Sunday, August 19, 2012

A Tale of Weakness and Humility

So I'm not perfect.  I might have mentioned this before.  It's something that eats at me so I write about it a lot.  I don't talk about it too much because, goodness, how uncomfortable is it to be in a conversation with somebody who tells you they're not perfect in serious, sobbing tones?  Awkward.  But as long as you and I don't make eye contact, I feel like I can write about my not-perfectness without it being too big of a deal.

So, as I said, I'm not perfect.  Sometimes I wish my not-perfectness swung in a wide arc.  I wish I would take in a whole wide range of shallow flaws that could be methodically shot into smithereens.  I wish I could blow off the top of my pistol when I was all done shooting and shove the gun back into my holster satisfied that those weaknesses of mine would now be resting six feet underground.

But that's not so much how it is with me.  Instead I've got me some good, thick, sturdy, unsmithereenable faults.  Faults that have been around since before I can remember.  Faults that laugh in my face when I say, "Go ahead, make my day."  Faults that like to flake off one smidgen at a time per one-hundred rounds of bullets.

One of those trusty shortcomings is my temper under stress.  At the peril of my conscience that sometimes bathes overmuch in guilt, I read a quote by C.S. Lewis that said something like: the true measure of a person can be found in how they react under stress.  It's dogged me from the day I read it.  Because me and stress...sigh...that doggone temper.  And as you might have picked up from previous blog posts, having four small children sometimes exposes one to stress making it extremely difficult for me to imagine myself a heroine in a book.

So the other day after having flown off the handle and then after having watched my own children fly off the handle in such perfectly executed mimicry, I declared, "That's it.  We will have peace and happiness in our house!"  I sat my kids down and I told them what I was planning on doing to be better and asked them to commit to being better and I asked them if they would help me out and I told them I would help them out.  We talked about ways we could do this and then I noticed that I was losing them because I'd just been talking to a crowd of five and unders for like five minutes about things so irrelevant to their interests that they were left with nothing else to do to entertain themselves but contort their bodies into odd positions on the couch.  So I finished off with a, "What's our goal?"  And I got nothin'.  And I said, "We will have peace and happiness in our house."  And I had each of them repeat me.  And then I said to the Little Linebacker in a sudden realization, "Do you know what peace is?"  And he put out his hands and said, "It's a piece of a puzzle."  So I tried to clarify to him what peace was and then I asked, "And how does that make us happy."  And he said, "Because doing puzzles is fun."  And I said, "Awesome!"  And I let them go.

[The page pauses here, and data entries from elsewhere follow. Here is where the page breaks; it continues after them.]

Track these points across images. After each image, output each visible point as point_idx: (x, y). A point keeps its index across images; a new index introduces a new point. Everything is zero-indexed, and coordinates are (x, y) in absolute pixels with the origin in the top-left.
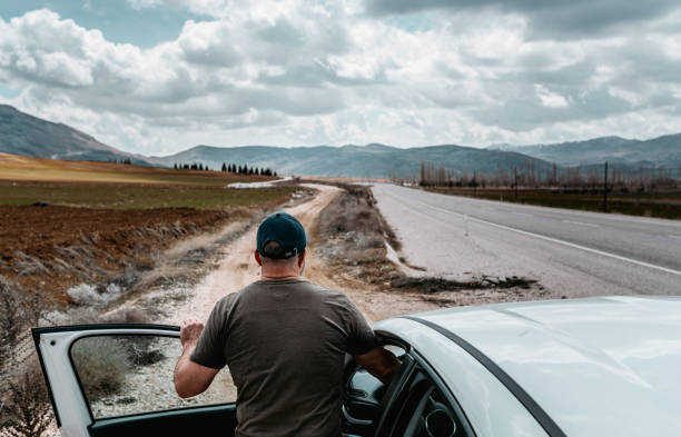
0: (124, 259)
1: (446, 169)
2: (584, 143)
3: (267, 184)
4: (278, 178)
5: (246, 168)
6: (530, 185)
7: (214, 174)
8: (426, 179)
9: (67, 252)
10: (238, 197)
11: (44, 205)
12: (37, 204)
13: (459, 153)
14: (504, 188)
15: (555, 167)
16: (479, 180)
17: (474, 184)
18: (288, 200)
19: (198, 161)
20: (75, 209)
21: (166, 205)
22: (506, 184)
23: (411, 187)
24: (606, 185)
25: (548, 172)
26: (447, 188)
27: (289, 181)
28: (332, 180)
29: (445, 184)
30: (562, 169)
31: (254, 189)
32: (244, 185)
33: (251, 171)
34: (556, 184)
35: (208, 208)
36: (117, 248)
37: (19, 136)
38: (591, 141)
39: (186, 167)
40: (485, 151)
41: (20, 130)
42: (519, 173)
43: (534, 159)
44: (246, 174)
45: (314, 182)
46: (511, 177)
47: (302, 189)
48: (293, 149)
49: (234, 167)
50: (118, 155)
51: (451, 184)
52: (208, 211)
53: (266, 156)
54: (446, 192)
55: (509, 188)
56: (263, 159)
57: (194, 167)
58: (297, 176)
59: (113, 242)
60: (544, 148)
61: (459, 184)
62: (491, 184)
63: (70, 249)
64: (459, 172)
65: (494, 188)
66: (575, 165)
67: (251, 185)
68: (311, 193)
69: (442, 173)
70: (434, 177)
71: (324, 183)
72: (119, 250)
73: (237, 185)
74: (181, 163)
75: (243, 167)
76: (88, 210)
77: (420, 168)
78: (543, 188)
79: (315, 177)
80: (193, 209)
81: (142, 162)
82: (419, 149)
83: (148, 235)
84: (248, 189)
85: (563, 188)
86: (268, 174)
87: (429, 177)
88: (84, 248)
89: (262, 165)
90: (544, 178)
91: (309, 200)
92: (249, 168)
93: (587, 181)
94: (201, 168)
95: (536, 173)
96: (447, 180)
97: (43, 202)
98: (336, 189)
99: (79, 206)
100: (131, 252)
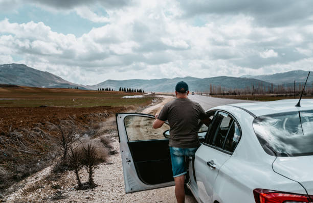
0: (86, 125)
1: (222, 87)
2: (285, 73)
3: (141, 96)
4: (145, 94)
5: (130, 89)
6: (261, 93)
7: (116, 92)
8: (213, 92)
9: (65, 122)
10: (128, 102)
11: (45, 107)
12: (42, 106)
13: (227, 80)
14: (249, 95)
15: (272, 85)
16: (237, 92)
17: (235, 94)
18: (151, 103)
19: (108, 87)
20: (59, 108)
21: (97, 106)
22: (249, 93)
23: (206, 96)
24: (295, 92)
25: (269, 87)
26: (223, 96)
27: (150, 95)
28: (170, 94)
29: (221, 94)
30: (275, 86)
31: (134, 98)
32: (130, 97)
33: (133, 90)
34: (273, 93)
35: (116, 106)
36: (83, 121)
37: (28, 78)
38: (289, 72)
39: (103, 89)
40: (239, 78)
41: (29, 75)
42: (255, 88)
43: (262, 81)
44: (130, 92)
45: (162, 95)
46: (252, 90)
47: (157, 98)
48: (151, 80)
49: (125, 89)
50: (72, 85)
51: (224, 94)
52: (117, 107)
53: (139, 84)
54: (222, 97)
55: (251, 95)
56: (138, 85)
57: (107, 90)
58: (153, 92)
59: (82, 119)
60: (266, 77)
61: (228, 94)
62: (243, 93)
63: (65, 121)
64: (228, 88)
65: (244, 95)
66: (281, 84)
67: (133, 97)
68: (161, 100)
69: (220, 89)
70: (216, 91)
71: (166, 95)
72: (84, 122)
73: (127, 97)
74: (101, 88)
75: (129, 89)
76: (65, 108)
77: (209, 87)
78: (267, 95)
79: (161, 93)
80: (110, 107)
81: (83, 88)
82: (209, 79)
83: (94, 116)
84: (132, 98)
85: (276, 95)
86: (140, 92)
87: (214, 91)
88: (70, 120)
89: (137, 88)
90: (267, 90)
91: (160, 102)
92: (131, 89)
93: (287, 91)
94: (110, 90)
95: (263, 88)
96: (222, 92)
97: (44, 105)
98: (172, 97)
99: (60, 107)
100: (89, 123)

The very next night as we were getting ready for bed I walloped them again with my message of peace and happiness.  I told them that I felt like they had all done a good job that day but that we all needed to keep working at it.  And then I made them all repeat again what our goal was.  And then, like two minutes later, the Little Linebacker head-butted a one-year old girl who was visiting us and I started into shouting at him like nobody's business.  Captain Kindergarten and the Sidekick were jumping by my shoulder shouting, "Count to ten Mom.  Count to ten!"  But I wasn't ready to count to ten yet.  I had to let that Little Linebacker know just how naughty he was.  CK and SS kept at me though, "Count to ten Mom.  Count to ten!"  After their second reminder I counted to five and then in a calmer voice spoke with the Little Linebacker who apologetically burst into tears.

Captain Kindergarten said, "Mom you should have counted to ten when we told you to."

And I said in a perfect huff of justification, "Well the Little Linebacker needed to know that was naughty."

After that we brushed teeth, and read stories.  My one-year old and the visiting one-year old crawled all up and around us while we read and then one fell and scared herself so she started crying which made the other one cry and I only had a couple of pages to go in the story but CK couldn't take the crying but SS couldn't stand for the book to be done and I lost my temper again.  And CK and SS said again, "Mom count to ten!"  And I was utterly frustrated with them and their corrections.

So I put the babies to bed and then came back and finished the stories and tucked everybody else in too.  By the time I was getting the Sidekick Sister all snuggled in I'd come to my sensible self - that part of myself that thinks losing my temper really isn't too justifiable nor is being a hypocrite - and so I said to the Sidekick, "Thanks for telling me to count to ten today.  You really helped me out to try and be better."

And she pulled her thumb out of her mouth and she said, "That's what families are for."  And she put her thumb back in and closed her eyes.

I'll tell you what, do you want to be humble?  Be a Mom.

1 comment:

gretchen said...

Such a cute family you have! I like this reminder. Also, Little Linebacker's "peace" comments are hilarious!!